> **Your goal**:
All entries must be repeated exactly. No picture should appear in the result.

(User interface change data)
******************************
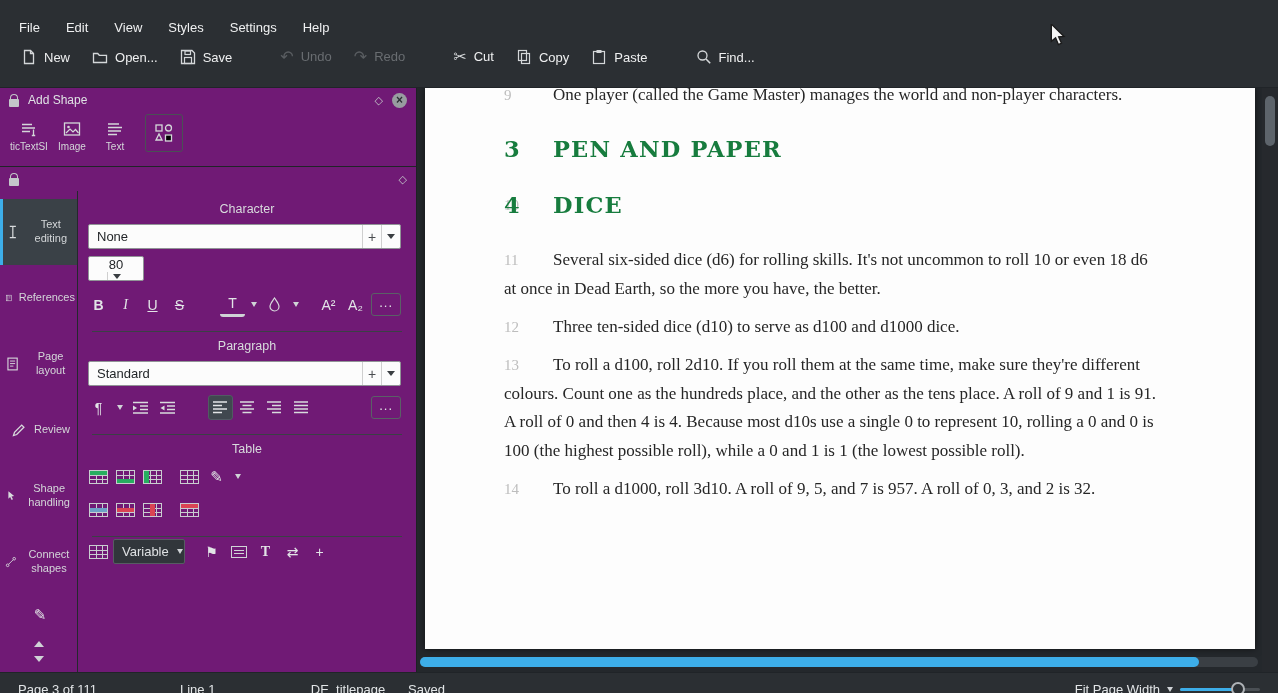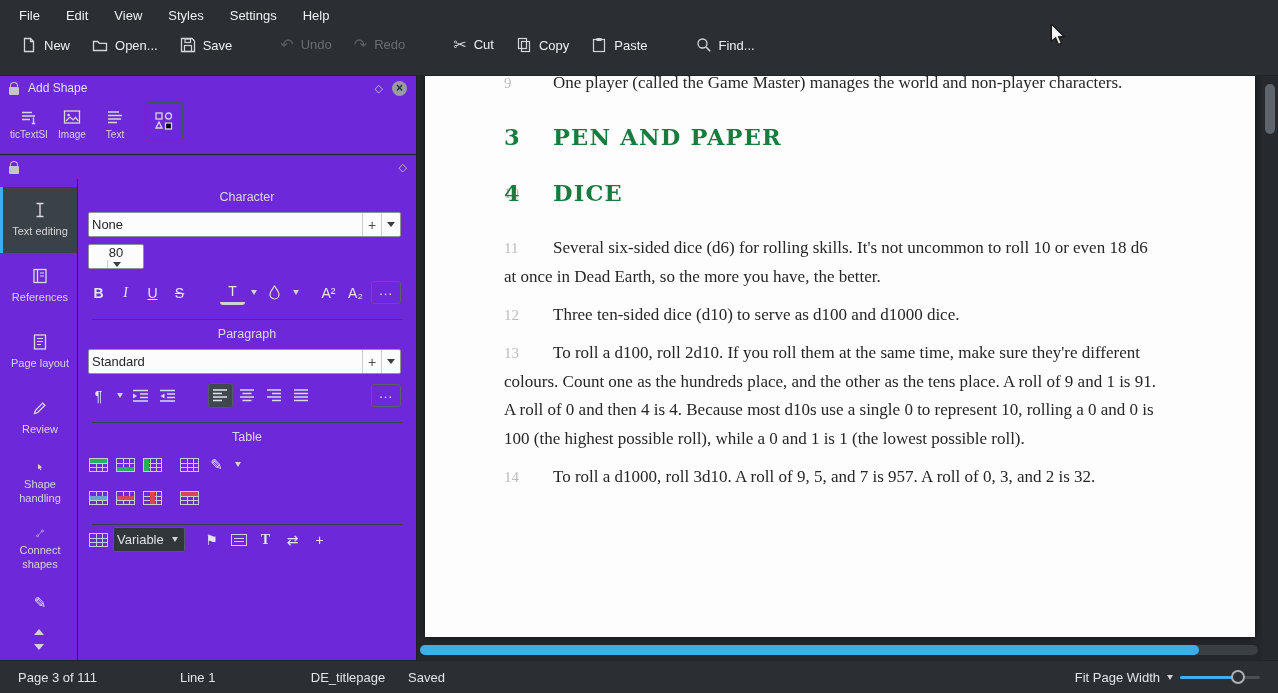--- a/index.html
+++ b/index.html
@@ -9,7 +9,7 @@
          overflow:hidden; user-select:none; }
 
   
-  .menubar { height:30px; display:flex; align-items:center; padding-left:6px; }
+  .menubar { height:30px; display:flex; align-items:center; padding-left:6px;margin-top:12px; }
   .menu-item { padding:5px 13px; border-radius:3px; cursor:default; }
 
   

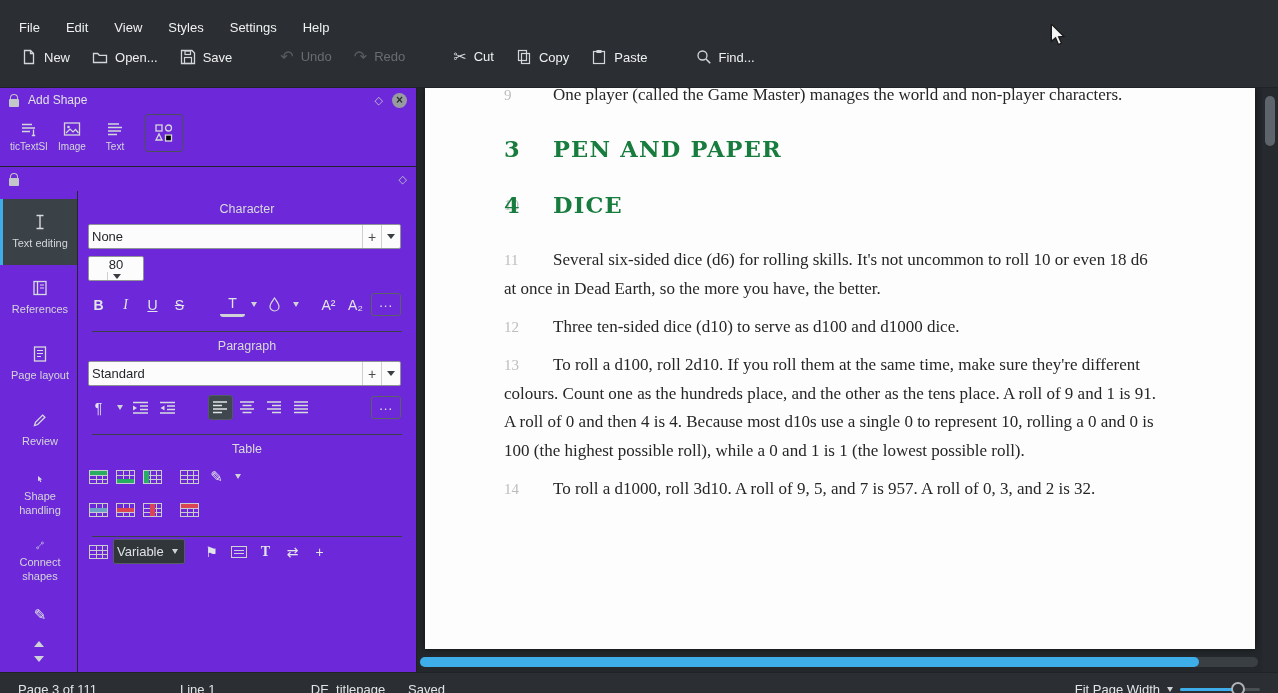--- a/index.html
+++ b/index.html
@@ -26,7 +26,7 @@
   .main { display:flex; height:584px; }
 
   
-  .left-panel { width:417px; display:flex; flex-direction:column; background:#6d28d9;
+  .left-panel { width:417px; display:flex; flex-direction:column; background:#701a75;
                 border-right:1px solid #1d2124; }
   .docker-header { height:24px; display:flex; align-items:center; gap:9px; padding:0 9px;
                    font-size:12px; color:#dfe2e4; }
******************************
> **Response to the task**:
--- a/index.html
+++ b/index.html
@@ -9,7 +9,7 @@
          overflow:hidden; user-select:none; }
 
   
-  .menubar { height:30px; display:flex; align-items:center; padding-left:6px; }
+  .menubar { height:30px; display:flex; align-items:center; padding-left:6px;margin-top:12px; }
   .menu-item { padding:5px 13px; border-radius:3px; cursor:default; }
 
   

--- a/index.html
+++ b/index.html
@@ -26,7 +26,7 @@
   .main { display:flex; height:584px; }
 
   
-  .left-panel { width:417px; display:flex; flex-direction:column; background:#6d28d9;
+  .left-panel { width:417px; display:flex; flex-direction:column; background:#701a75;
                 border-right:1px solid #1d2124; }
   .docker-header { height:24px; display:flex; align-items:center; gap:9px; padding:0 9px;
                    font-size:12px; color:#dfe2e4; }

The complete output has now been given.